Subsidies for sustainable energy like wind and solar power will not reduce CO2 emissions as long as there is an emissions trading system. This is the thrust of the inaugural lecture by FEB economist Machiel Mulder on Tuesday 11 March 2014. However, these subsidies do disrupt the European electricity market and endanger supply security. Mulder states that governments would be able to use their resources more effectively by stimulating fundamental research into energy savings and sustainable energy.
Mulder: ‘The percentage of sustainable energy is growing, with the main aim to reduce CO2 emissions because of the climate problem. One of the ways governments stimulate sustainable energy is by making subsidies available. The best-known example is probably the solar energy grant system in Germany, whereby producers get a guaranteed allowance for the solar power they supply.’
‘At first sight the environment seems to be the clear winner with these investments in sustainable energy. However, the opposite is actually the case.

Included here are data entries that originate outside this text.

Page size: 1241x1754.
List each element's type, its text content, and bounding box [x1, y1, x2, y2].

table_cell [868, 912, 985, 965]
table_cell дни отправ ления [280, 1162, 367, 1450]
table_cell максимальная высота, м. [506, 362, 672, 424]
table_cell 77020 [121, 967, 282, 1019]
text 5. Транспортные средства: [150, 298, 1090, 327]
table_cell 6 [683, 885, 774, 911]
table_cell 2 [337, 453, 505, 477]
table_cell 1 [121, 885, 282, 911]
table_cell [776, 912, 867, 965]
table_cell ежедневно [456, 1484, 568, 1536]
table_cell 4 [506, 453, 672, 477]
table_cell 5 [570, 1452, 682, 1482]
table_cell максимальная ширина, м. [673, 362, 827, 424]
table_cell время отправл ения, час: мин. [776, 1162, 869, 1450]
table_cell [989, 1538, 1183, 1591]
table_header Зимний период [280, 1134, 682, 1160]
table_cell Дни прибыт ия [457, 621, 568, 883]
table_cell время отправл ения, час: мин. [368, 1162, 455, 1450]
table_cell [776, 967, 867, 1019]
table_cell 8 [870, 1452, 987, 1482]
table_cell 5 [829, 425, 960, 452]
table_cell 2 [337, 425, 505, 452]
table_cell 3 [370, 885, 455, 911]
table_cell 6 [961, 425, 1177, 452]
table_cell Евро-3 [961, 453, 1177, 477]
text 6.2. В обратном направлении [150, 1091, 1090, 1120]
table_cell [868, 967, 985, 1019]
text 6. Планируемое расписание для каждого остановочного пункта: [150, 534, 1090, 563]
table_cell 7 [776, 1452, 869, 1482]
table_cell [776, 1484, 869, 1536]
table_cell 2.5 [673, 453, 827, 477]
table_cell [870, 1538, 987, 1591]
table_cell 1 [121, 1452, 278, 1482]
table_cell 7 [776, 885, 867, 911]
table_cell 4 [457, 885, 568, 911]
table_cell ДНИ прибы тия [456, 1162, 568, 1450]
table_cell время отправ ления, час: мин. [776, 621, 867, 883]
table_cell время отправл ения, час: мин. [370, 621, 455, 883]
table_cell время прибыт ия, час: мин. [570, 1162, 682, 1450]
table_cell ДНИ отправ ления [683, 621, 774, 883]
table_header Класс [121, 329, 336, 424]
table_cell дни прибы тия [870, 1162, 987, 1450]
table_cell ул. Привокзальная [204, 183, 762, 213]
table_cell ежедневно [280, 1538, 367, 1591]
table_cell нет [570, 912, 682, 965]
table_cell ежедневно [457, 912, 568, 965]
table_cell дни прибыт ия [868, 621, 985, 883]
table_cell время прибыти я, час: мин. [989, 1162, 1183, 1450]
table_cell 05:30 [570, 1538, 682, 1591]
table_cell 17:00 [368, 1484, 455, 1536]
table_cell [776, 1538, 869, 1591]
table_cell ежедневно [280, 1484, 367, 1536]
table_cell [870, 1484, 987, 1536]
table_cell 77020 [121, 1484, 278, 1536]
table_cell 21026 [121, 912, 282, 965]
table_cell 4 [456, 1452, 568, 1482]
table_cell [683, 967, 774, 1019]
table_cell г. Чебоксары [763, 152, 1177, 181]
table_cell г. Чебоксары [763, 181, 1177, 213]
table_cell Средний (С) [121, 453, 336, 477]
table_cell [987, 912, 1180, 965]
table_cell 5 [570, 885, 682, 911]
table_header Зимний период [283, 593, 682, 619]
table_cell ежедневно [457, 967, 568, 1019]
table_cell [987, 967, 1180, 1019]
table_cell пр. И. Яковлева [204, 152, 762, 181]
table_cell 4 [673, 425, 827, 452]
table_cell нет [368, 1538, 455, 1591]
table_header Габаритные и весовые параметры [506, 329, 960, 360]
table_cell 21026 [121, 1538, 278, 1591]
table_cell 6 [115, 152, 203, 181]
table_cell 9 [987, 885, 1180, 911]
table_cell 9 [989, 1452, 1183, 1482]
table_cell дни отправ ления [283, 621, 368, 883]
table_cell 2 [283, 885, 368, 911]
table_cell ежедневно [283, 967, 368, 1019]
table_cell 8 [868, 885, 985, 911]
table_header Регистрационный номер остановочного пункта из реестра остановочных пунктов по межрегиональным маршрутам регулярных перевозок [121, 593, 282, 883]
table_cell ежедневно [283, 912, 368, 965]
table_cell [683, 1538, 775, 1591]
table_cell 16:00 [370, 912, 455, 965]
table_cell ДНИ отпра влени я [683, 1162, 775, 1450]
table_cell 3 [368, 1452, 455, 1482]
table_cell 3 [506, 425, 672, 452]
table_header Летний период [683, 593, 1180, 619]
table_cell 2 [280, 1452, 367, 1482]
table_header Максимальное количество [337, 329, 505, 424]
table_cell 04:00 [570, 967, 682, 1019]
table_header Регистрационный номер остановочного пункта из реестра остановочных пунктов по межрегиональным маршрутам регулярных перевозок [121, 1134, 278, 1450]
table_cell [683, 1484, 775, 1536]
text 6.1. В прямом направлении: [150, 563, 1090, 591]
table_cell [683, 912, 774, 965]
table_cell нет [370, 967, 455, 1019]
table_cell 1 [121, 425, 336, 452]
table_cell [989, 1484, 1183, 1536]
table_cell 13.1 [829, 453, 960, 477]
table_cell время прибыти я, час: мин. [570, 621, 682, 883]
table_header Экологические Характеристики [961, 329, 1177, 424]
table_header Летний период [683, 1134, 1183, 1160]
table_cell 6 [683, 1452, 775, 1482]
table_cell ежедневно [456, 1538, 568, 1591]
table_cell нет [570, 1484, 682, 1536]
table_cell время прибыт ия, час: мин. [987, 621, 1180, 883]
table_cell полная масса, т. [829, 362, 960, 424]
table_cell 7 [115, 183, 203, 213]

This is because the European Union has set up an Emissions Trading System (EU ETS) to limit CO2 emissions: only a limited number of CO2 rights are available and polluting companies have to buy additional rights on the market, while companies that only emit a bit can sell their surplus emission rights.’
‘Energy companies are currently investing in solar energy with subsidies; they then sell their emissions permits thus keeping the price of CO2 low. Polluting companies can thus buy extra permits at dirt cheap rates. This is why subsidizing green energy has had no nett result on CO2 emissions.’
‘Subsidies for sustainable energy thus lead to serious disruption of the energy market because there is no stimulus for energy companies to react to the demand for energy. The price of a unit of solar or wind power could even drop to zero because the costs for the windmills or solar panels have already been paid. Production itself costs virtually nothing. However, energy companies always receive a guaranteed allowance and thus continue to invest in sustainable energy. It’s free profit for them. This in turn leads to overcapacity and huge price differences between, for example, the Netherlands and Germany, resulting in situations like the Aldel one. These subsidies are ruining the European electricity market.’
‘At the same time, this one-sided focus on sustainable energy is also endangering supply security. Because electricity prices are very low, energy companies will no longer invest in gas or coal-fired power stations. And these power stations are needed to guarantee good supply security. After all, the supply of wind and solar power fluctuates enormously and is uncontrollable. If the wind doesn’t blow or the sun doesn’t shine, power stations will be needed to meet demand.’
‘This is not to say that governments cannot do anything to limit CO2 emissions. CO2 emissions are a global problem. The greatest effect is achieved by making environmentally-friendly investments from which the whole world can benefit. Fundamental research into energy savings: cleaner cars, better central heating boilers and new insulation technologies are just a few examples. Another option would be more efficient conversion technologies for engines and power stations. If such knowledge was openly available, everyone in the world would benefit and you would really be doing something towards limiting global CO2 emissions.’
Prof. Machiel Mulder (1960, Schoonebeek) is professor by special appointment of Regulation of Energy Markets at the University of Groningen. The chair was endowed by the Energy Academy Europe. In addition to his appointment at the University, he is associated with the Authority for Consumers and Markets (ACM) as specialist in Regulatory Economics. He previously worked for the Netherlands Competition Authority (NMa) and the CPB Netherlands Bureau for Economic Policy Analysis.